What you need to do ::
Repeat the lines of the listing below exactly, starting at the line that contains "output reg signed [15:0] Data" and running through the last line, both included, and only those.

Start of Exercise materials

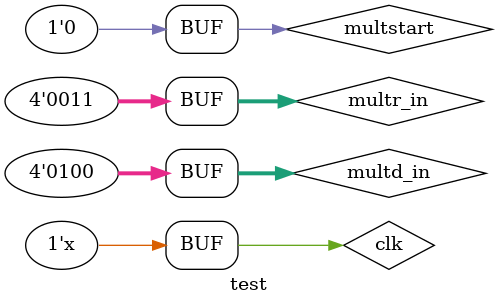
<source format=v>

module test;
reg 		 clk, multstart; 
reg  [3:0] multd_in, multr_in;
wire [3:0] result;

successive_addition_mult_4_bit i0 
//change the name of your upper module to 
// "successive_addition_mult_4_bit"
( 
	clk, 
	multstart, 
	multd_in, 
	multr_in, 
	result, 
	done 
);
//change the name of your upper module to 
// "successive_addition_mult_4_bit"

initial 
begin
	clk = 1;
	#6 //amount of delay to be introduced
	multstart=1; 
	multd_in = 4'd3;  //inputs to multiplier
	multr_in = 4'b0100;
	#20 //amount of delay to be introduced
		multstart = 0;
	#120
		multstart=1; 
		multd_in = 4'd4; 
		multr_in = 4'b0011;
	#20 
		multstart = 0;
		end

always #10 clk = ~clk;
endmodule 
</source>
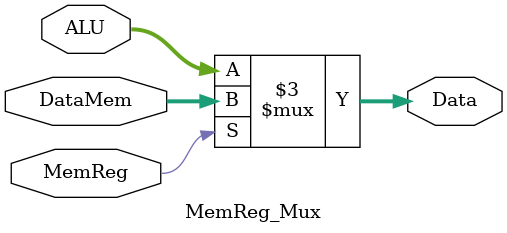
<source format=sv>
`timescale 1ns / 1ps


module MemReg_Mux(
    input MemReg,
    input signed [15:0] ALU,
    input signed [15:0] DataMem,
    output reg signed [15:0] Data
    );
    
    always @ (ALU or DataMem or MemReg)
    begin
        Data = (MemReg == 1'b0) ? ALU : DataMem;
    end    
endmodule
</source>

End of Exercise materials

Solution to this problem ::
    output reg signed [15:0] Data
    );
    
    always @ (ALU or DataMem or MemReg)
    begin
        Data = (MemReg == 1'b0) ? ALU : DataMem;
    end    
endmodule
</source>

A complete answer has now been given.